Task set:
- 1) Translate this sentence from the Dave Christensen profile into Spanish: "He served as an offensive assistant under Gary Pinkel for 19 years, including the last 16 as his offensive coordinator."
- 2) Using the career history in the Dave Christensen profile, list every team where he held the title of head coach, with the years given for each.

Excerpt to read:
= = =

Personal information
- Born: January 17, 1961 (age 65) Everett, Washington, U.S.

Career information
- College: Washington (1980–1982)
- NFL draft: 1983: undrafted

Career history
- Western Washington (1983) Running backs coach; Sehome (1984) Offensive line & defensive line coach; Everett (WA) (1985) Offensive line & defensive line coach; Eastern Washington (1986–1987) Offensive line & defensive line coach; Spokane Falls (1988) Head coach; Washington (1989–1990) Offensive line coach; Idaho State (1990–1991) Offensive line, tight ends & running backs coach; Toledo (1992–1996) Offensive line coach; Toledo (1997–2000) Offensive coordinator; Missouri (2001–2008) Offensive coordinator; Wyoming (2009–2013) Head coach; Utah (2014) Offensive coordinator & tight ends coach; Texas A&M (2015) Offensive line coach & run game coordinator; Arizona State (2017) Consultant; Arizona State (2018–2020) Offensive line coach; Panthers Wrocław (2022–2024) Head coach;

Awards and highlights
- MW Coach of the Year (2011);

Head coaching record
- Regular season: 27–35 (.435)
- Postseason: 1–1 (.500) (bowls)
- Career: 27–35 (.435)

= Dave Christensen =

American football player and coach (born 1961)

David Joe Christensen (born January 17, 1961) is an American football coach and former player. He was assistant coach at Arizona State. He previously worked as the offensive line coach and run-game coordinator for the Texas A&M Aggies. He previously served as the offensive coordinator for the University of Utah. He was previously the head coach at the University of Wyoming from 2009 to 2013, where he compiled a record of 27 wins and 35 losses. Prior to Wyoming, Christensen was the offensive coordinator for the University of Missouri and the University of Toledo.

==Early life==
A native of Everett, Washington, Christensen attended the University of Washington in Seattle, where he played under head coach Don James on the Huskies football team from 1980 to 1982. He earned a B.A. degree in sociology from Western Washington University in 1985 and a M.S. degree in sports science from Eastern Washington University in 1988.

==Coaching career==
Christensen was formerly the assistant head coach and offensive coordinator for the University of Missouri. He served as an offensive assistant under Gary Pinkel for 19 years, including the last 16 as his offensive coordinator. He first joined Pinkel at the University of Toledo in 1990 as offensive line coach, and was promoted to offensive coordinator in 1992. Pinkel left for Missouri in 2001, and brought Christensen along as his offensive coordinator. From 2005 to 2008, Christensen employed a passing-oriented version of the no-huddle spread offense.

In the 2007 season, Christensen's offense used this scheme to good effect by scoring a school record 558 points. Additionally, Missouri ranked fifth in total offensive yards (490.29 per game), eighth in scoring offense (39.86 points per game), and ninth in passing yards (314.07 per game). The same season propelled Chase Daniel to Heisman finalist status. Martin Rucker and Jeremy Maclin were named consensus All-Americans, making it the first time two Tigers were named as such in the same season. Christensen himself was a finalist for the Broyles Award and Rivals.com named him as the Offensive Coordinator of the Year.

= = =

Data listing:
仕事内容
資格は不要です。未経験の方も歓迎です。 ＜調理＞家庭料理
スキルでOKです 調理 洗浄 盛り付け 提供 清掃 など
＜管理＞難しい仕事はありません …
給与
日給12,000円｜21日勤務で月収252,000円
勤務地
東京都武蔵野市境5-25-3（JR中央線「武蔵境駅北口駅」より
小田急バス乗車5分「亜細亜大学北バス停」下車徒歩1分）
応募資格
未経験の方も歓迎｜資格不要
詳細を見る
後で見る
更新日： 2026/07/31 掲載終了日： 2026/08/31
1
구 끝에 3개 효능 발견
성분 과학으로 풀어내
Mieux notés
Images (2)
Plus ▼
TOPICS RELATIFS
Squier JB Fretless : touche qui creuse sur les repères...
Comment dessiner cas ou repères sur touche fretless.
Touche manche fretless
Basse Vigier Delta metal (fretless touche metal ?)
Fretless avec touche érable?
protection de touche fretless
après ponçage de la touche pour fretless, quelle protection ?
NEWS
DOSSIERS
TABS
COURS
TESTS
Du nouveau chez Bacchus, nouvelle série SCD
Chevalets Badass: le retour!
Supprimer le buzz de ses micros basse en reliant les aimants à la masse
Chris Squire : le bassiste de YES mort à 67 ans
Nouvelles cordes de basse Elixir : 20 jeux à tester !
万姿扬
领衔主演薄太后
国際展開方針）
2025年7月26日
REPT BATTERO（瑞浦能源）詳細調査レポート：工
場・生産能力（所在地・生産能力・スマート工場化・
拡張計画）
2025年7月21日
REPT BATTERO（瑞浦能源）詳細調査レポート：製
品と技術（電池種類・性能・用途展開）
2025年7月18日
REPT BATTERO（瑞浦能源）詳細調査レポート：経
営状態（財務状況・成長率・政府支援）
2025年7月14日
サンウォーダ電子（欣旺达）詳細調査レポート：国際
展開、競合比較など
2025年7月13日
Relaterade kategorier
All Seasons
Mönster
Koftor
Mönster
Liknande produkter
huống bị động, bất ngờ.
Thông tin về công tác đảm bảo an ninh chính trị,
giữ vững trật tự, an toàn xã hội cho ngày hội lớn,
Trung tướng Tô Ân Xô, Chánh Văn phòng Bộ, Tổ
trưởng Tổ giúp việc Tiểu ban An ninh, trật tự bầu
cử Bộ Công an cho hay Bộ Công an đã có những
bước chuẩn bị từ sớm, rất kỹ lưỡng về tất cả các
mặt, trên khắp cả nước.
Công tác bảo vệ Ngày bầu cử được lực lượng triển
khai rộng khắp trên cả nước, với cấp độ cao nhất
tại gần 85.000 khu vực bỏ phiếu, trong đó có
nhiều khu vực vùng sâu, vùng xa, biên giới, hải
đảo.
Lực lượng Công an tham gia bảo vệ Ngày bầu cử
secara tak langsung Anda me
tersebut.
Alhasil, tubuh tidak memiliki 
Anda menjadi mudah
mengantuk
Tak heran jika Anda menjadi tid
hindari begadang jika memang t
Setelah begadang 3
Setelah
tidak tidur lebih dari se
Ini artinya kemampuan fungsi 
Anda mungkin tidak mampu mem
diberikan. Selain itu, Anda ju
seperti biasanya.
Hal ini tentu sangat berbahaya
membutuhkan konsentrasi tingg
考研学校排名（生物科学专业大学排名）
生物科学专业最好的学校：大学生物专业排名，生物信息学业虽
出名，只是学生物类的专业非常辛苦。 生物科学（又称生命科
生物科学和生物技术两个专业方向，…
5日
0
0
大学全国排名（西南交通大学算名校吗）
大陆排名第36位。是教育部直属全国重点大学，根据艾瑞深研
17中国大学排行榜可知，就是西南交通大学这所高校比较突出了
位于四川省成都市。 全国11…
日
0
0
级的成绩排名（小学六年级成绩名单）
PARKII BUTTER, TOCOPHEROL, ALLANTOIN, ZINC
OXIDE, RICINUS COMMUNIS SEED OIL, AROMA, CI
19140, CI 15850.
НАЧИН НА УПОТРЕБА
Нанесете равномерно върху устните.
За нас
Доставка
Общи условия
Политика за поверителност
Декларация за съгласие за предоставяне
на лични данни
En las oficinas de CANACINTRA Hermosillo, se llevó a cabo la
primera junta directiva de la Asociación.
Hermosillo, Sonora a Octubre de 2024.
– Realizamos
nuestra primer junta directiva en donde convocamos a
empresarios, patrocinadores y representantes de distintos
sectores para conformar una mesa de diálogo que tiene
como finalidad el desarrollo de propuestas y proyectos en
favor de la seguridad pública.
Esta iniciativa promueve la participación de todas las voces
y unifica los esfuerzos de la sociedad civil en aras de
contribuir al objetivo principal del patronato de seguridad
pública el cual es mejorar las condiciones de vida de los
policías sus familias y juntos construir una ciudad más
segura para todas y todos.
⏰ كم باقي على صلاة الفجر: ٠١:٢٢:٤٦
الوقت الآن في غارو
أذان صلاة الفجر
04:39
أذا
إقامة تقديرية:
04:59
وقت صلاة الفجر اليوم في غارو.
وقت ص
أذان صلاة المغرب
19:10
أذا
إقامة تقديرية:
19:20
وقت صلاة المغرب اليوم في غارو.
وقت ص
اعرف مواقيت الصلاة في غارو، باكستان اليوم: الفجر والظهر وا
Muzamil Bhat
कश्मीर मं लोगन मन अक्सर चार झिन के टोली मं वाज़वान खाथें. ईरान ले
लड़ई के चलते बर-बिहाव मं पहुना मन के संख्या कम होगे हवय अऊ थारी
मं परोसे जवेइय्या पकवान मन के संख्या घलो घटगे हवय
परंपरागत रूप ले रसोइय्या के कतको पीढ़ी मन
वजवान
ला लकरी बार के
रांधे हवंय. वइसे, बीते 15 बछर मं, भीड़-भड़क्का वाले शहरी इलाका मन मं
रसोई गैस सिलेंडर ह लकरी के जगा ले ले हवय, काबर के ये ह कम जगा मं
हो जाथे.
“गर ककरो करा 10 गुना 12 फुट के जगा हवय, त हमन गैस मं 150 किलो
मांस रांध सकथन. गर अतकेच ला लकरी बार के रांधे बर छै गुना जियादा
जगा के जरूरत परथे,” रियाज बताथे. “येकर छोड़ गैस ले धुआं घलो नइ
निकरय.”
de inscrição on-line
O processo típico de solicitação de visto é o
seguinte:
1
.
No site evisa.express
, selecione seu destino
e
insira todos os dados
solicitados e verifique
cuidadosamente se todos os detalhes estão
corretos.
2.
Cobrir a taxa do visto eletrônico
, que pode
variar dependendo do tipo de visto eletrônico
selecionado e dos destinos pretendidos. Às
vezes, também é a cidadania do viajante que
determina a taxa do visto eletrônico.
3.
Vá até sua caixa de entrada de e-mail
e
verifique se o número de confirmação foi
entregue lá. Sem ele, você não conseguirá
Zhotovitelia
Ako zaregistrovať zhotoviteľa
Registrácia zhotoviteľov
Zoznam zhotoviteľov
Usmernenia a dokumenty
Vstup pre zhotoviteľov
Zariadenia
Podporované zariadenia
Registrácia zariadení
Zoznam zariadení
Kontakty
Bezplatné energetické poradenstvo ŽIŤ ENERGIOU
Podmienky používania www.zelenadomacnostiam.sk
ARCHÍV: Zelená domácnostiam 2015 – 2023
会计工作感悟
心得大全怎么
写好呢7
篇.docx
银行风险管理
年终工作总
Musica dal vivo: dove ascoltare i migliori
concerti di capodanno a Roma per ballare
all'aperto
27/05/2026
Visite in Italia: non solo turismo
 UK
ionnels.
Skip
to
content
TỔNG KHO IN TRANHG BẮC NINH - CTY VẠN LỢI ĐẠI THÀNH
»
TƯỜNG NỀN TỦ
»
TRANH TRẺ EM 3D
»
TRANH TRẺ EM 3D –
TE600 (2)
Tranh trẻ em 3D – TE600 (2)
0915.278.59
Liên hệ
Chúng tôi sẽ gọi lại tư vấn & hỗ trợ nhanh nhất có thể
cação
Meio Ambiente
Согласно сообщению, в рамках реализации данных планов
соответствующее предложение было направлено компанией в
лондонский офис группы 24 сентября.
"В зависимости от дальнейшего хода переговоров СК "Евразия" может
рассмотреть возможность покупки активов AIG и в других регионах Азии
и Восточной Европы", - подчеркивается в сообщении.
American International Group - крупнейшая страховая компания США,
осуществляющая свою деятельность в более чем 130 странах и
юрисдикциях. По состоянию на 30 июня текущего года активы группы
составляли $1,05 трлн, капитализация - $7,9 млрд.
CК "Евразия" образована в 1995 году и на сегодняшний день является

= = =

Responses by item number:
- 1) Fue asistente ofensivo bajo Gary Pinkel durante 19 años, incluidos los últimos 16 como su coordinador ofensivo.

- 2)
- Spokane Falls (1988)
- Wyoming (2009–2013)
- Panthers Wrocław (2022–2024)